* _Prompt_: Extend the text on software project ideas, picking up right after its last sentence.

* _Reading text_:

Software Project Possibilities: The best projects are those which can be converted into a science fair project. Extra credit will be granted if this is done. Possible ideas are as follows:

  1. Artificial Intelligence: This attempt to simulate the human brain functions. This includes neural networks which are computer programs which learn.
  2. Artificial Life: Uses computer simulations to derive general theories about life. the Scientific American article "ARTIFICIAL LIFE: Boids of a Feather Flock Together" is a great place to start.
  3. Cellular automata: Cellular automata are computer programs that try to simulate life at the cellular level. They attempt to explain how undifferentiated cells can divide and become complex structures such as appendages.
  4. Chaos Theory: This deals with non linear systems which can become chaotic. It includes various forms of turbulence, animal populations, climate and the stock market.
  5. Fractals: These use relatively simple iterated equations to produce elaborate graphics.
  6. Number Series: There are many different type. Computers are commonly used to discover new members of various series. This includes the search for perfect numbers, mersenne primes, etc.
  7. Spam Filters: These devices are used for blocking e-mail spam. They can range from very sophisticated to very simple filters and can be fairly simple to write.
  8. Markov Chains:
  9. Physics Simulations Accounting for Air Resistance: The reason air resistance is ignored in most calculations has to do with the fact that it generally requires a computer to do account for it.

* _Data records_:
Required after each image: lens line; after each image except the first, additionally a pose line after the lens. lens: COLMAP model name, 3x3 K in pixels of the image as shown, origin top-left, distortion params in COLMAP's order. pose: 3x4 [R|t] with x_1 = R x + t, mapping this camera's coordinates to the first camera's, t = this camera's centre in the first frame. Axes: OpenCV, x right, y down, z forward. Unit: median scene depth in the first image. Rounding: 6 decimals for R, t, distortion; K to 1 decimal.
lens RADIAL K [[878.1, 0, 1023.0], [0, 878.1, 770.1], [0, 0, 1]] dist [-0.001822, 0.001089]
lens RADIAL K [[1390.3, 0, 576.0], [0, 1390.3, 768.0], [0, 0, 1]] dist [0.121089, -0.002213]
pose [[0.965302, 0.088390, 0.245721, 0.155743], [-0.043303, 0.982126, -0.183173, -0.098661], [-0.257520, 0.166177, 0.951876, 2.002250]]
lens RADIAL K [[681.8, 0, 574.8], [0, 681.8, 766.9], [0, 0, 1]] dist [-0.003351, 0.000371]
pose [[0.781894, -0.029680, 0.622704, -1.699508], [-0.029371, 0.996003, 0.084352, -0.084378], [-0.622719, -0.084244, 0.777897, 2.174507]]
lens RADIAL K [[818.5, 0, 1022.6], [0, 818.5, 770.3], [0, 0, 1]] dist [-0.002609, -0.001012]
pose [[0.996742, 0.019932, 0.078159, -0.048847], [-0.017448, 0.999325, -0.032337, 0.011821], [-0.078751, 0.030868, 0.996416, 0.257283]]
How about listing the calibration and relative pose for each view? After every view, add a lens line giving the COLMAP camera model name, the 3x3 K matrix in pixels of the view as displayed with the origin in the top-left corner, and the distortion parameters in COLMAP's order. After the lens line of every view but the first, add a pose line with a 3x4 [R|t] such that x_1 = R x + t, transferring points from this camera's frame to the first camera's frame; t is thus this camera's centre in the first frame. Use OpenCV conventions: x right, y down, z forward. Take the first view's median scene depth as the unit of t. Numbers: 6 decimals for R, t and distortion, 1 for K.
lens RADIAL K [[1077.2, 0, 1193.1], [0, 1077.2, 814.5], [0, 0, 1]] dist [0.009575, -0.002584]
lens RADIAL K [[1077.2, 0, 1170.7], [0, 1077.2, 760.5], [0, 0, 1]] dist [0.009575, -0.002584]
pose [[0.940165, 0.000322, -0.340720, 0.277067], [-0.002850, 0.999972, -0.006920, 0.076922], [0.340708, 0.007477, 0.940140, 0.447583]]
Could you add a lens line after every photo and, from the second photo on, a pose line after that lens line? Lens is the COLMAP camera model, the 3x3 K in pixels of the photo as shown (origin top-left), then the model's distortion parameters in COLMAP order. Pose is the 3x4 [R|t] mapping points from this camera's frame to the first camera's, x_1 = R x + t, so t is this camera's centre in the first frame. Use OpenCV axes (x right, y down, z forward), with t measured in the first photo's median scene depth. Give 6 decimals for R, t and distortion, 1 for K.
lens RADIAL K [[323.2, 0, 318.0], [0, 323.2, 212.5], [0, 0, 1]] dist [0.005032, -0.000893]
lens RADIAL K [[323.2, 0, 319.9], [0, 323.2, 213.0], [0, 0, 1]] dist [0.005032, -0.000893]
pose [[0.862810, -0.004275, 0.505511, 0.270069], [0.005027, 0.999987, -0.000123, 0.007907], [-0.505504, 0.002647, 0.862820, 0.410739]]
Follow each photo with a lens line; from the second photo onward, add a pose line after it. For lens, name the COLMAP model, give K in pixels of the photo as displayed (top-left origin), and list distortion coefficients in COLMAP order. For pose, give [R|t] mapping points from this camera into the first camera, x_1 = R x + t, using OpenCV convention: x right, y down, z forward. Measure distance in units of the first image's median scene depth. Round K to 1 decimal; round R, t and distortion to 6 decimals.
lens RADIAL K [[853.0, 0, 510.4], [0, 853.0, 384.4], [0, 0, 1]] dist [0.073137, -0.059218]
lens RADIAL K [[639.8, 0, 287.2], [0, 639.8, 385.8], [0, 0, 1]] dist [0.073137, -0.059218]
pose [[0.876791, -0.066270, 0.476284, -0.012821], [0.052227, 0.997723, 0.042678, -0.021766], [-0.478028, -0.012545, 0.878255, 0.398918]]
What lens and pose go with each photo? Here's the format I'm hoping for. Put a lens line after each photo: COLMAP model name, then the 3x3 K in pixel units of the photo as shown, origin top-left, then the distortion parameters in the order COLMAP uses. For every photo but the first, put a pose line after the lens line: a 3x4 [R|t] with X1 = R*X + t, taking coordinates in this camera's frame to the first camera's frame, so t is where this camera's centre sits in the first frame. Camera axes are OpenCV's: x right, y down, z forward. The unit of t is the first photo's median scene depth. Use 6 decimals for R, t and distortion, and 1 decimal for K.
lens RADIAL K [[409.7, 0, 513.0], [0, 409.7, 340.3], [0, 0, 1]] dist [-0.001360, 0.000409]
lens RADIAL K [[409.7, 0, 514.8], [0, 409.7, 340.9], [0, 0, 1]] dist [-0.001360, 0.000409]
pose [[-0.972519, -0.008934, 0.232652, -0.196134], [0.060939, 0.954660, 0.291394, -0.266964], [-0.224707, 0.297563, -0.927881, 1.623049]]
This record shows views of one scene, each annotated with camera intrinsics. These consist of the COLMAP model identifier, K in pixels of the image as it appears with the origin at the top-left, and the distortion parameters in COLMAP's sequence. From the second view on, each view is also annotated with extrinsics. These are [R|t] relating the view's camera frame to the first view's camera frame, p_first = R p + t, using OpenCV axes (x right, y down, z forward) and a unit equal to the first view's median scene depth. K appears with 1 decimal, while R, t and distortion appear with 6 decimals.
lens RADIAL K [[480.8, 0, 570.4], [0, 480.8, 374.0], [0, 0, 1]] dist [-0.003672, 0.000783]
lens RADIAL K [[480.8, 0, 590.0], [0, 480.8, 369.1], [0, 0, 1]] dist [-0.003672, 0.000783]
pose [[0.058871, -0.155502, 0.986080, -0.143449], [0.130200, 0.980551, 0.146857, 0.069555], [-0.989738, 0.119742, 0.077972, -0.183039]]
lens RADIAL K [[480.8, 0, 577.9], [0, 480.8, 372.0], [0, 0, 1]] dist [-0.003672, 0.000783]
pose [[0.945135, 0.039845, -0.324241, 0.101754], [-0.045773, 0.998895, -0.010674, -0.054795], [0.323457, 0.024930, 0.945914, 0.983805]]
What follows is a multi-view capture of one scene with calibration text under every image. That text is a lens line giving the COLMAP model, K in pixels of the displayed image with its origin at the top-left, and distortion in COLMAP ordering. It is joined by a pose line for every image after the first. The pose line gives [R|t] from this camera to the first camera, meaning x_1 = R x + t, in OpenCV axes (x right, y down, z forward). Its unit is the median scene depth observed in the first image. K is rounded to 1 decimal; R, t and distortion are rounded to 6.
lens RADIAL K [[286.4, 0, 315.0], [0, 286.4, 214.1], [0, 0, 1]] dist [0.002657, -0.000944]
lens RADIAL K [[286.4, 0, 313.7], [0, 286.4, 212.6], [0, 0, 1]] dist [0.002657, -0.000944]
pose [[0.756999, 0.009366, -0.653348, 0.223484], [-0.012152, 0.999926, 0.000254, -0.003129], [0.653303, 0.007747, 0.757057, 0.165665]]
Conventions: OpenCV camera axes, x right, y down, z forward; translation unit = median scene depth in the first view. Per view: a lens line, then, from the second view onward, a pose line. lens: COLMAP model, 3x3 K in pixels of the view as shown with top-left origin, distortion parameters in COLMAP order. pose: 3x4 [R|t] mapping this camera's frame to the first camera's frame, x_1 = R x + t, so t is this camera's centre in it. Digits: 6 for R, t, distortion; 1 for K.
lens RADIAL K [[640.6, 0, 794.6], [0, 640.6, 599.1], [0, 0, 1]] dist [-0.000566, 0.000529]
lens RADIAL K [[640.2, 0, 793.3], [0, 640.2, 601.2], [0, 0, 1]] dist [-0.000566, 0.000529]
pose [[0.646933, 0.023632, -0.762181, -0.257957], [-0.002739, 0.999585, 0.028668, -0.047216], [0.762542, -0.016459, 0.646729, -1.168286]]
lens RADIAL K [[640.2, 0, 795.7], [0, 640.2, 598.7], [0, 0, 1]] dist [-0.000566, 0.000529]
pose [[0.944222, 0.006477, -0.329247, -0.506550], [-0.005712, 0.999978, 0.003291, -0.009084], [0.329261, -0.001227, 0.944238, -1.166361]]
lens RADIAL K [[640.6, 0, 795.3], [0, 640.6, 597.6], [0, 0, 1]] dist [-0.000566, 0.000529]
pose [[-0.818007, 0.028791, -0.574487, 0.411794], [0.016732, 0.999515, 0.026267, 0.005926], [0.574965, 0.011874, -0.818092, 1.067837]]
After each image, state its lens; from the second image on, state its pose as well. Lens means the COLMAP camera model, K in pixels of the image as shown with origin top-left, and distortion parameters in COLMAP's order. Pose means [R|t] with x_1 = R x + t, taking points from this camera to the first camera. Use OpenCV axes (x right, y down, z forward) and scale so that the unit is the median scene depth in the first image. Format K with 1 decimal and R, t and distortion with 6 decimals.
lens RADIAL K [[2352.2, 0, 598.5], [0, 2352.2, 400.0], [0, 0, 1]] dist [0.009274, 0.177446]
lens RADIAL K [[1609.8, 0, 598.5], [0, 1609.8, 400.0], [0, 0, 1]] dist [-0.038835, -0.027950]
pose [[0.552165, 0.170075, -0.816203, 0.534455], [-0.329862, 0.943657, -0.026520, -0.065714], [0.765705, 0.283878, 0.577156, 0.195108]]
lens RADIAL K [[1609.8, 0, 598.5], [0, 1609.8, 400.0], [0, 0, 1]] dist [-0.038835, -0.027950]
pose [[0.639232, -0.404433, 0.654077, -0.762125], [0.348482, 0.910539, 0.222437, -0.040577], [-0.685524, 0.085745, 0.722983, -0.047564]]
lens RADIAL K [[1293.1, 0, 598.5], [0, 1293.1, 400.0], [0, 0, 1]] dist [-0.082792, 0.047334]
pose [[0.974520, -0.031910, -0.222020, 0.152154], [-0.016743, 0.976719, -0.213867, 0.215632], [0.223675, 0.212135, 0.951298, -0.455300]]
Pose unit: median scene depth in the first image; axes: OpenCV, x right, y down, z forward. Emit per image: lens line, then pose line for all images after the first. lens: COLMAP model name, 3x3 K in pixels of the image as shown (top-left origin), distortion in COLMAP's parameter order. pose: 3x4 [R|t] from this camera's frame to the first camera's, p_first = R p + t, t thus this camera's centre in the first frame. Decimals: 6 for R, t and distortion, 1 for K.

* _Result of the exercise_:
  10. Random Number Generators: There's no such thing as a perfect random number generator. Usually they have to strike a balance between performance and speed and are still a topic of research among computer scientists.
  11. Monte Carlo Simulations: These are programs which use random number generators to simulate complex problems. They can be extremely complex or very simple. Simple simulations of this type can be done with relatively little programming experience. The Marine Biology case study is an example of a Monte Carlo Simulation.
  12. Flocking/herding Behavior: Programs of this type attempt to simulate the behavior of predators and prey using simple sets of rules.
  13. Snow Flake/Crystal Growth: Look at thousands of pictures of snow flakes and they all tend to be slightly different yet they are recognizable as snow flakes. This implies that there are simple rules which can govern how the crystals are formed.